The law of unintended consequences is how I wound up living on a sailboat in Mexico. Sure, I’d gunk-holed in my little Catalina 25 around South Puget Sound and it was great. But, that was years ago and I was happily living in the country with my acreage and horses. That was when my pal, Ken Amman made me an offer I had to accept.
“How’d you like the cheapest vacation of your life, pal?”, he asked. Ken had just bought a cool 35’ blue water boat that was located in a place that had never been on my radar: La Paz, BCS Mexico. Ken said all I had to do was show up – the fish tacos and lodging was on him.
Of course, “cheap” is one of my most favorite words. But the deal closer for me was that the offer was made during a particularly cold, rainy and grey Oregon winter.
For the un-initiated, the Bible’s Noah had it made compared to those of us from the Pacific Northwest. Noah had to deal with “40 days and 40 nights” of rain – that takes us to about December 1st in Oregon. And, the rain continues to around mid-June. So, of course, I accepted Ken’s kind offer.
In other blogs, I’ll try to capture the authentic Mexican feel of La Paz and the incredibly beautiful and deserted anchorages of the Sea of Cortez. Words like “magical”, and “welcoming” start to define the area that Jacques Cousteau described as “The World’s Aquarium”. But it was the sailing that hooked me. I’d never lived on a well-conceived boat intended to travel oceans. And having something that size seized by strong winds and bashing thru big seas – with no other boats or signs of civilization in sight – pure sensory delight.
Even your skin feels different and more alive with a fine coating of salt; trying to walk below, grasping hand-holds as you go with the boat heeled 20 degrees and pitching.
The day before my scheduled return to civilization, a friend called to tell me that Oregon was having severe winter weather, that a pipe had burst and that my basement was filled with water. At that moment I was slathered in sun screen, listening to Cuban music and having a fine Lemonada con Mineral. At that moment, I knew I was returning to the land of wet parkas and vitamin D deficiencies. I almost started to cry. Not because of the pipes or rain or parkas – but because here, in Mexico, for the first time – life had started to make sense.
Two months later, in February 2010, I became the proud owner of a boat that would become Aventura; a boat I didn’t know how to sail. I bought a boat to sail in an ocean I’d never even been a passenger upon. It wasn’t a thinkin’ thing.

During the next two and a half years, all the sails, the ground tackle and the electronics were replaced. I and some of my more hardy and foolish friends (including Ken) figured out how to sail her. We went out when other boats were coming in. We learned to reef sails in strong winds, to dock in cross-currents and to survive Seattle shipping at night – relying on radar, AIS, and dead reckoning (and staring at the chart-plotter until our eyes crossed). There were a lot of mistakes.
The first time I took Aventura out after I got all the new electronics, she touched bottom. I was too busy playing the video game to sail the boat and watch the navigational buoys. Lesson learned.

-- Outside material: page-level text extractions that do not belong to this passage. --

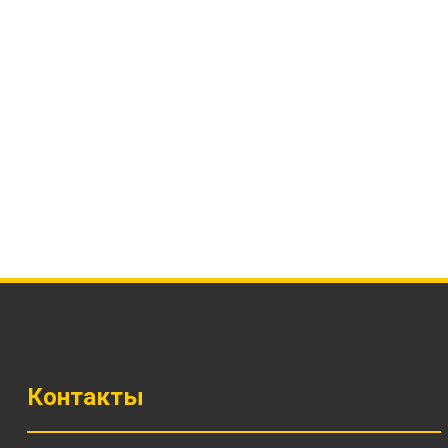
Контакты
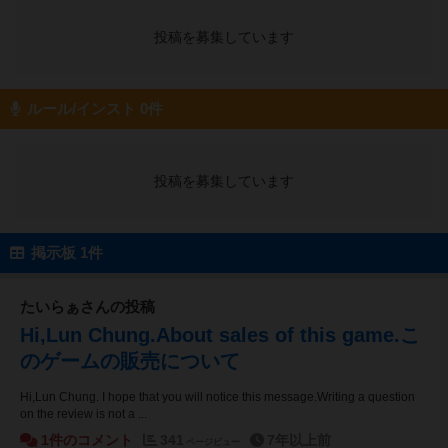
投稿を募集しています
ルール/インスト 0件
投稿を募集しています
掲示板 1件
たいらぁさんの投稿
Hi,Lun Chung.About sales of this game.こ
のゲームの販売について
Hi,Lun Chung. I hope that you will notice this message.Writing a question
on the review is not a ...
1件のコメント
341
7年以上前
ページビュー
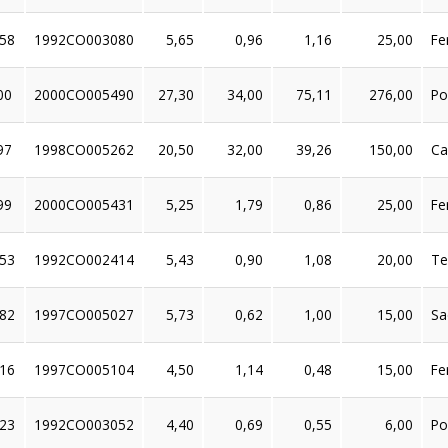
58
1992CO003080
5,65
0,96
1,16
25,00
Fe
00
2000CO005490
27,30
34,00
75,11
276,00
Po
97
1998CO005262
20,50
32,00
39,26
150,00
Ca
99
2000CO005431
5,25
1,79
0,86
25,00
Fe
53
1992CO002414
5,43
0,90
1,08
20,00
Te
82
1997CO005027
5,73
0,62
1,00
15,00
Sa
16
1997CO005104
4,50
1,14
0,48
15,00
Fe
23
1992CO003052
4,40
0,69
0,55
6,00
Po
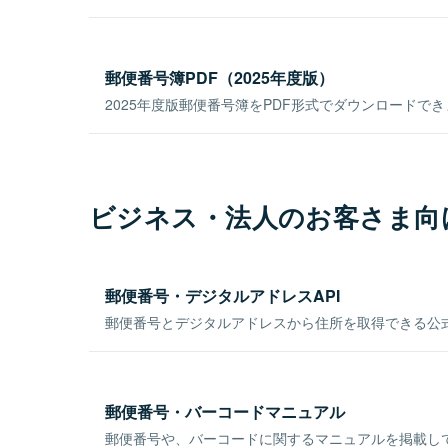
郵便番号簿PDF（2025年度版）
2025年度版郵便番号簿をPDF形式でダウンロードで
ビジネス・法人のお客さま向
郵便番号・デジタルアドレスAPI
郵便番号とデジタルアドレスから住所を取得できる公式
郵便番号・バーコードマニュアル
郵便番号や、バーコードに関するマニュアルを掲載し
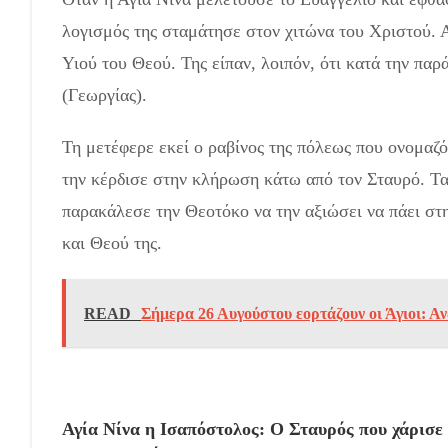
λογισμός της σταμάτησε στον χιτώνα του Χριστού. 
Υιού του Θεού. Της είπαν, λοιπόν, ότι κατά την πα
(Γεωργίας).
Τη μετέφερε εκεί ο ραβίνος της πόλεως που ονομαζό
την κέρδισε στην κλήρωση κάτω από τον Σταυρό. Τα 
παρακάλεσε την Θεοτόκο να την αξιώσει να πάει στ
και Θεού της.
READ
Σήμερα 26 Αυγούστου εορτάζουν οι Άγιοι: Α
Αγία Νίνα η Ισαπόστολος: Ο Σταυρός που χάρισε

A squall laid the boats’ spreaders in the water – where she remained while I was paralyzed with indecision. Then, I released the sheets and she bobbed back upright like a punching dummy. Lesson learned. I didn’t know what a spring line was until I laid her sideways in a two-fer slip at a foreign marina while the locals looked on in disbelief. Then they righted her in the slip and showed me how to always put the spring line on first when docking to keep control. Lesson learned. ‘So many lessons – all paid for with the currency of surprise, occasional shock and frequent losses of “look good”. And, yeah – I’m still learning and I still screw up. We all do.

But with time, love, practice and experience come more aces in the hole, more shots in the locker – more “game” and better game plans. One of the more helpful things I heard was that 99% of the things that go wrong on the water are “merely dramatic and not life threatening”.
And, in the meantime…..I’d hear about this weird event: “The Baja HaHa”. That sounded interesting.